Plus, other forces are at work.  less-risky business climate and a small increase in expected inflation should push up 10-year Treasury yields to an estimated 1.2% from the current 0.9%, the economist indicated. The higher Treasury yields rise, the more stock valuations can fall.

Certainly, bullish calls for the market abound for 2021. JPMorgan, for instance, forecasts that the S&P 500 could climb 25%. Trouble is, market projections have a way of falling flat. In December 2019, the consensus was that stocks would rise 2.7% this year. Right now, they are up five times as much. Since 2000, according to Bespoke Investment Group, the median Wall Street analyst forecast was for a 9.5% market rise in the coming year. Actual figure: 6%.

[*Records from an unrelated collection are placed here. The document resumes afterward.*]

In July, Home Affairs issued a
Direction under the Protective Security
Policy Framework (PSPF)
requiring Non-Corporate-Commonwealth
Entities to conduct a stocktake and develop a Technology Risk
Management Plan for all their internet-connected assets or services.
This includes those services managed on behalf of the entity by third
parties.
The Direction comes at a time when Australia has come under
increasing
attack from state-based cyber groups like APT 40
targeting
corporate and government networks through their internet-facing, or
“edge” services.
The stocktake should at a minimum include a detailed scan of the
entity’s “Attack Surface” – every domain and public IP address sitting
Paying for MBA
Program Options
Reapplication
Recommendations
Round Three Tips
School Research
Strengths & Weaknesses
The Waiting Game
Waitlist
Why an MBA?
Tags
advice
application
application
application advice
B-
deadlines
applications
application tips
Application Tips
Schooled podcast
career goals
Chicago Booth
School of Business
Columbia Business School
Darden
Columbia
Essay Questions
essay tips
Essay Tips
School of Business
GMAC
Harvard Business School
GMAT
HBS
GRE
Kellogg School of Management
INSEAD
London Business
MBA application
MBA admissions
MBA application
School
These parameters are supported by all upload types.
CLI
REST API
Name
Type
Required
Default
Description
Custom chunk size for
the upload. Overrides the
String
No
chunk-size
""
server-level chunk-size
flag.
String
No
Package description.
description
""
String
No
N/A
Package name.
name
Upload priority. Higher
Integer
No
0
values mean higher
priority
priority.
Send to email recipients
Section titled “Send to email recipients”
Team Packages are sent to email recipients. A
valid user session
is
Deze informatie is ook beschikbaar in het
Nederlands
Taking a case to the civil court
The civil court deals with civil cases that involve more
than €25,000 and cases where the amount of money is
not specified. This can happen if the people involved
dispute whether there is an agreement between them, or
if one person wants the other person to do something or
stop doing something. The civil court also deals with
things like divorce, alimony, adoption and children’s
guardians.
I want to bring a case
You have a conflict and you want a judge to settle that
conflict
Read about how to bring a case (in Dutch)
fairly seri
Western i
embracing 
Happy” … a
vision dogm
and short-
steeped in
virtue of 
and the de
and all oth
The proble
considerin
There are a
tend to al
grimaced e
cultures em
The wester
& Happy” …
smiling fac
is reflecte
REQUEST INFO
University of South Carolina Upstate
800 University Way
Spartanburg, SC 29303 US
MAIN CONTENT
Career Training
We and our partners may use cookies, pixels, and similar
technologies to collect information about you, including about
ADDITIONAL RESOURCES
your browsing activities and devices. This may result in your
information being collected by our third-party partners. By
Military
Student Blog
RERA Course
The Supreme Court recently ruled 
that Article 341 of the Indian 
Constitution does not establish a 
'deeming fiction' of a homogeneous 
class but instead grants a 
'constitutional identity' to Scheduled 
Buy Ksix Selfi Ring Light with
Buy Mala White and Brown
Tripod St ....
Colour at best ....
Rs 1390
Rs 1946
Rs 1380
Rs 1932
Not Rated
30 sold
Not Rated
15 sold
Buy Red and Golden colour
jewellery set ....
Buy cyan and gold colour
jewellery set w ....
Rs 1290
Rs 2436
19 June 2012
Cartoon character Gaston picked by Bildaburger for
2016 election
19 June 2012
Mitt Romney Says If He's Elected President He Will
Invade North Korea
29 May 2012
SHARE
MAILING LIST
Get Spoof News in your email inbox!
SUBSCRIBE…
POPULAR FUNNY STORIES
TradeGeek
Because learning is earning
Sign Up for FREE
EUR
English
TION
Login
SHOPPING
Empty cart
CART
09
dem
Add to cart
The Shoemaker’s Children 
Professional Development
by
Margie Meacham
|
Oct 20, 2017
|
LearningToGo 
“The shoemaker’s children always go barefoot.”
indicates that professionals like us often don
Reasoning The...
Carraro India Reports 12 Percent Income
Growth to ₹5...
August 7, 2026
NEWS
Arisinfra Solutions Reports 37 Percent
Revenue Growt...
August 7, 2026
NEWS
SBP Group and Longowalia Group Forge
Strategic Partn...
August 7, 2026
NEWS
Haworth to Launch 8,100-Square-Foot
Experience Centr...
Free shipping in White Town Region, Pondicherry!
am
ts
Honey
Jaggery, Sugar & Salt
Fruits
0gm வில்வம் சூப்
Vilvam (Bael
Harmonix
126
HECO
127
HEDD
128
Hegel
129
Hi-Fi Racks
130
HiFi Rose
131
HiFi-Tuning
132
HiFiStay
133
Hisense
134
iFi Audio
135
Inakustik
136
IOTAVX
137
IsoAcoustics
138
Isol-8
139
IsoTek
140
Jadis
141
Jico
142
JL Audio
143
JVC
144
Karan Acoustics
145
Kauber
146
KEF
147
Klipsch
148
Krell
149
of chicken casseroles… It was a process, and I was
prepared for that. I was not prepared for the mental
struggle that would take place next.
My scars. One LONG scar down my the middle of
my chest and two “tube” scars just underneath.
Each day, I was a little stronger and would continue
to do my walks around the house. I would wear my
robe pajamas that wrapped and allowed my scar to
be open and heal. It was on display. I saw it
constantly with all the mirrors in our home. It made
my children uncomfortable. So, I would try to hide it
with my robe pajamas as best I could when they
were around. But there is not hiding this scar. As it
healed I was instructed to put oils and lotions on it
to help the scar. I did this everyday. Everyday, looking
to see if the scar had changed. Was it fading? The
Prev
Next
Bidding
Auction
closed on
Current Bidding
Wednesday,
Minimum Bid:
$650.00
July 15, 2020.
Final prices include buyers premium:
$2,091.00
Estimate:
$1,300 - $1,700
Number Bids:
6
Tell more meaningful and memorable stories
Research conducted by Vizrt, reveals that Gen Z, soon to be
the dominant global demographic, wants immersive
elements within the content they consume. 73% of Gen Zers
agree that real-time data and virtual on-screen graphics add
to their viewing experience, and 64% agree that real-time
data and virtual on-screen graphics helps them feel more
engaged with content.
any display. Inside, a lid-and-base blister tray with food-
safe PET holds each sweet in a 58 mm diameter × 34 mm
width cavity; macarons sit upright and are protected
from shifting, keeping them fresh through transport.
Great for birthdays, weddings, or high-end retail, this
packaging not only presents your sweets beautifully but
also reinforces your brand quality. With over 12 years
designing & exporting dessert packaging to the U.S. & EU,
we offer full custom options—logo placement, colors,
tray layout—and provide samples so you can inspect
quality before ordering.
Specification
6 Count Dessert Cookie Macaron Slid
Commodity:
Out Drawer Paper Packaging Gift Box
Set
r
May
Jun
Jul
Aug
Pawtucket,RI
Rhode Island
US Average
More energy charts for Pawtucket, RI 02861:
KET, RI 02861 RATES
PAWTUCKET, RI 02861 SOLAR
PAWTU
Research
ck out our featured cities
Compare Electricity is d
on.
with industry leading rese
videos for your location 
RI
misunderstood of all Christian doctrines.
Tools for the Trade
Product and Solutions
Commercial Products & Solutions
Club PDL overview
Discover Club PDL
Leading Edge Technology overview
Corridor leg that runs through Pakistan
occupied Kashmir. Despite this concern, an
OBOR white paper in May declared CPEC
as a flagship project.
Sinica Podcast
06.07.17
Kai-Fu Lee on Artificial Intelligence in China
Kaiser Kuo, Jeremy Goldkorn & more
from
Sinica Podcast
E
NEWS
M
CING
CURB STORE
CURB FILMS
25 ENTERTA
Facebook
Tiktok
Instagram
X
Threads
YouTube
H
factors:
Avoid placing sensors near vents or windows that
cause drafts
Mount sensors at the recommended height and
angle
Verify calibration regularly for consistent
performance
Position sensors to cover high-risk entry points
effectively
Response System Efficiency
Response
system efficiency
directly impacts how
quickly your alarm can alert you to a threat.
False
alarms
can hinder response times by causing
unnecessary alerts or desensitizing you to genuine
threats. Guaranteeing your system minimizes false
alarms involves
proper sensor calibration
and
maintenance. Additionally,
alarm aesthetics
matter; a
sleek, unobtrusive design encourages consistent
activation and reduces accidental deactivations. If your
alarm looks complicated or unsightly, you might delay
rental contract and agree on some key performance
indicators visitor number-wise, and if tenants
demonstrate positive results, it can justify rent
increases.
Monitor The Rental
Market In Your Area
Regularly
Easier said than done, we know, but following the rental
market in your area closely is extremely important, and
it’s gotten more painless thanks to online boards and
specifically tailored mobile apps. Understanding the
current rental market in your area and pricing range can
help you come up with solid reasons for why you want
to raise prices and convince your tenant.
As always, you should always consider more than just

At the moment, the odds of a spring-back for the economy are based on widespread optimism that the vaccines being deployed will wipe out the coronavirus. Consumers (if they’re not among the legions of unemployed, that is) and corporations are sitting on bushels of cash saved up during the pandemic.

While the stock market is not the economy, the consensus for gross domestic product (GDP) growth is 4% for 2021. That’s above what we’ve seen in recent years. We’ll soon see if that relatively sunny view plays out in share prices in the months ahead.